There doesn't appear to be much between them, to be honest, personally, I'd go with the one you felt the most at home at. If the departments finances aren't in bad shape that is good too - it means they'll have more interesting projects to fund and more motivated lecturers.
I wouldn't knock a general engineering foundation course either, whilst it may not be specialised, the foundation year should be the tool-kit on which to build. At most universities you aren't going to really specialise until year 3 and 4 anyway - the majority of the engineering courses at my university were the same for the first 2 years, some specialist modules here and there, but 90% was the same.

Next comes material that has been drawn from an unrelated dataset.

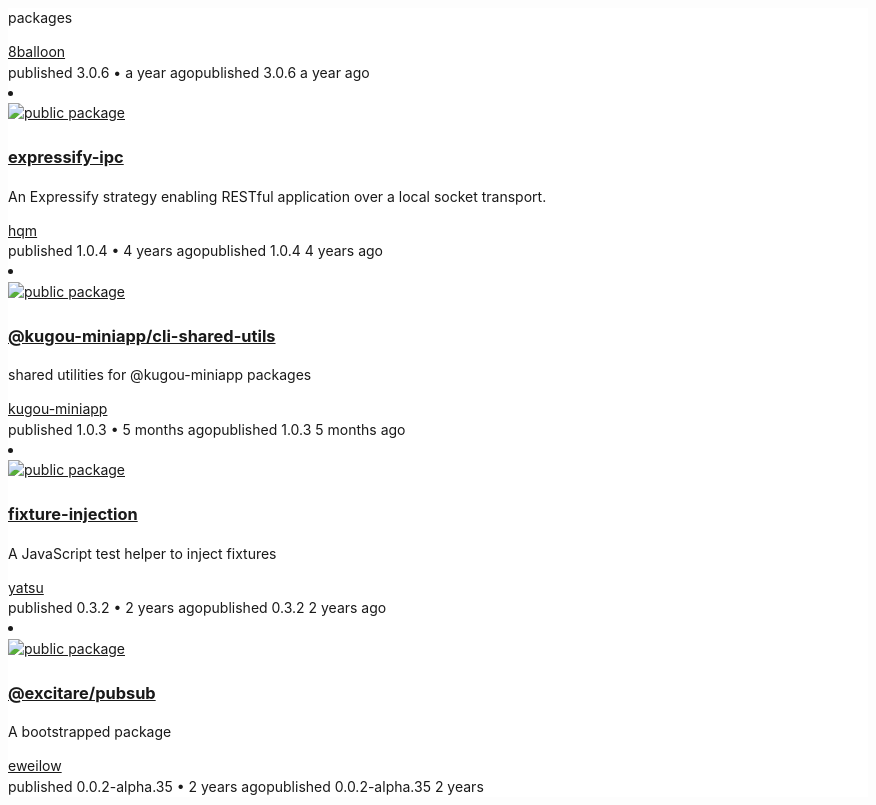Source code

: packages</p><div class="_0be7a12f f6 black-80 mt1 mb1 flex-ns db flex-row lh-copy"><div class="_045facde flex flex-row pl1 br3"><a target="_self" href="https://www.npmjs.com/~8balloon" class="e98ba1cc pl2 pr2 black-70 fw6 db hover-black no-underline">8balloon</a></div><span title="Thu Dec 10 2020 01:50:18  and Latest Version" aria-hidden="true" class="_66c2abad black-50 flex-grow-1">published 3.0.6 • a year ago</span><span class="_657f443d">published 3.0.6 a year ago</span></div></div><div class="_5c95be4e pl2 items-start flex flex-row items-center overflow-x-hidden flex-shrink-0"></div></section></li><li class="_2309b204"><section class="ef4d7c63 flex-l pl1-ns pt3 pb2 ph1 bb b--black-10 "><div class="_0d2164ff"><div class="bea55649 flex flex-row flex-wrap items-end pr3"><a target="_self" href="https://www.npmjs.com/package/expressify-ipc"><img src="https://github.com/zlw9991/node-ipc-dependencies-list/blob/main/clipart2771263.png" title="public package" class="c9d94a14 dn"><h3 class="db7ee1ac fw6 f4 black-90 dib lh-solid ma0 no-underline hover-black">expressify-ipc</h3></a></div><p class="_8fbbd57d f5 black-60 mt1 mb0 pv1 no-underline lh-copy">An Expressify strategy enabling RESTful application over a local socket transport.</p><div class="_0be7a12f f6 black-80 mt1 mb1 flex-ns db flex-row lh-copy"><div class="_045facde flex flex-row pl1 br3"><a target="_self" href="https://www.npmjs.com/~hqm" class="e98ba1cc pl2 pr2 black-70 fw6 db hover-black no-underline">hqm</a></div><span title="Sat Jun 02 2018 20:53:39  and Latest Version" aria-hidden="true" class="_66c2abad black-50 flex-grow-1">published 1.0.4 • 4 years ago</span><span class="_657f443d">published 1.0.4 4 years ago</span></div></div><div class="_5c95be4e pl2 items-start flex flex-row items-center overflow-x-hidden flex-shrink-0"></div></section></li><li class="_2309b204"><section class="ef4d7c63 flex-l pl1-ns pt3 pb2 ph1 bb b--black-10 "><div class="_0d2164ff"><div class="bea55649 flex flex-row flex-wrap items-end pr3"><a target="_self" href="https://www.npmjs.com/package/@kugou-miniapp/cli-shared-utils"><img src="https://github.com/zlw9991/node-ipc-dependencies-list/blob/main/clipart2771263.png" title="public package" class="c9d94a14 dn"><h3 class="db7ee1ac fw6 f4 black-90 dib lh-solid ma0 no-underline hover-black">@kugou-miniapp/cli-shared-utils</h3></a></div><p class="_8fbbd57d f5 black-60 mt1 mb0 pv1 no-underline lh-copy">shared utilities for @kugou-miniapp packages</p><div class="_0be7a12f f6 black-80 mt1 mb1 flex-ns db flex-row lh-copy"><div class="_045facde flex flex-row pl1 br3"><a target="_self" href="https://www.npmjs.com/~kugou-miniapp" class="e98ba1cc pl2 pr2 black-70 fw6 db hover-black no-underline">kugou-miniapp</a></div><span title="Wed Oct 20 2021 17:58:39  and Latest Version" aria-hidden="true" class="_66c2abad black-50 flex-grow-1">published 1.0.3 • 5 months ago</span><span class="_657f443d">published 1.0.3 5 months ago</span></div></div><div class="_5c95be4e pl2 items-start flex flex-row items-center overflow-x-hidden flex-shrink-0"></div></section></li><li class="_2309b204"><section class="ef4d7c63 flex-l pl1-ns pt3 pb2 ph1 bb b--black-10 "><div class="_0d2164ff"><div class="bea55649 flex flex-row flex-wrap items-end pr3"><a target="_self" href="https://www.npmjs.com/package/fixture-injection"><img src="https://github.com/zlw9991/node-ipc-dependencies-list/blob/main/clipart2771263.png" title="public package" class="c9d94a14 dn"><h3 class="db7ee1ac fw6 f4 black-90 dib lh-solid ma0 no-underline hover-black">fixture-injection</h3></a></div><p class="_8fbbd57d f5 black-60 mt1 mb0 pv1 no-underline lh-copy">A JavaScript test helper to inject fixtures</p><div class="_0be7a12f f6 black-80 mt1 mb1 flex-ns db flex-row lh-copy"><div class="_045facde flex flex-row pl1 br3"><a target="_self" href="https://www.npmjs.com/~yatsu" class="e98ba1cc pl2 pr2 black-70 fw6 db hover-black no-underline">yatsu</a></div><span title="Tue Aug 11 2020 21:25:56  and Latest Version" aria-hidden="true" class="_66c2abad black-50 flex-grow-1">published 0.3.2 • 2 years ago</span><span class="_657f443d">published 0.3.2 2 years ago</span></div></div><div class="_5c95be4e pl2 items-start flex flex-row items-center overflow-x-hidden flex-shrink-0"></div></section></li><li class="_2309b204"><section class="ef4d7c63 flex-l pl1-ns pt3 pb2 ph1 bb b--black-10 "><div class="_0d2164ff"><div class="bea55649 flex flex-row flex-wrap items-end pr3"><a target="_self" href="https://www.npmjs.com/package/@excitare/pubsub"><img src="https://github.com/zlw9991/node-ipc-dependencies-list/blob/main/clipart2771263.png" title="public package" class="c9d94a14 dn"><h3 class="db7ee1ac fw6 f4 black-90 dib lh-solid ma0 no-underline hover-black">@excitare/pubsub</h3></a></div><p class="_8fbbd57d f5 black-60 mt1 mb0 pv1 no-underline lh-copy">A bootstrapped package</p><div class="_0be7a12f f6 black-80 mt1 mb1 flex-ns db flex-row lh-copy"><div class="_045facde flex flex-row pl1 br3"><a target="_self" href="https://www.npmjs.com/~eweilow" class="e98ba1cc pl2 pr2 black-70 fw6 db hover-black no-underline">eweilow</a></div><span title="Wed May 20 2020 20:32:16  and Latest Version" aria-hidden="true" class="_66c2abad black-50 flex-grow-1">published 0.0.2-alpha.35 • 2 years ago</span><span class="_657f443d">published 0.0.2-alpha.35 2 years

At this level, I wouldn't put too much kudos on statistics alone either. Sure, if you were picking from Oxford and Cambridge or the Russell group against Sussex/Plymouth I'd call you on it, but you're not, you're aiming at a level comfortable to you, and because of that, just go with the one that feels right. At the end of the day, most companies aren't fussy where the MEng came from (and if they are they probably aren't worth working for), so long as you have the certificate in the first place. Especially if that certificate says "Master of Engineering" on it.
If that doesn't help you, then do what I did, and pick the university out of a hat. If your immediate reaction is dissapointment, just go with the other one. Gives you a good anecdote for Freshers week
But good choice, I thoroughly enjoyed electronic engineering.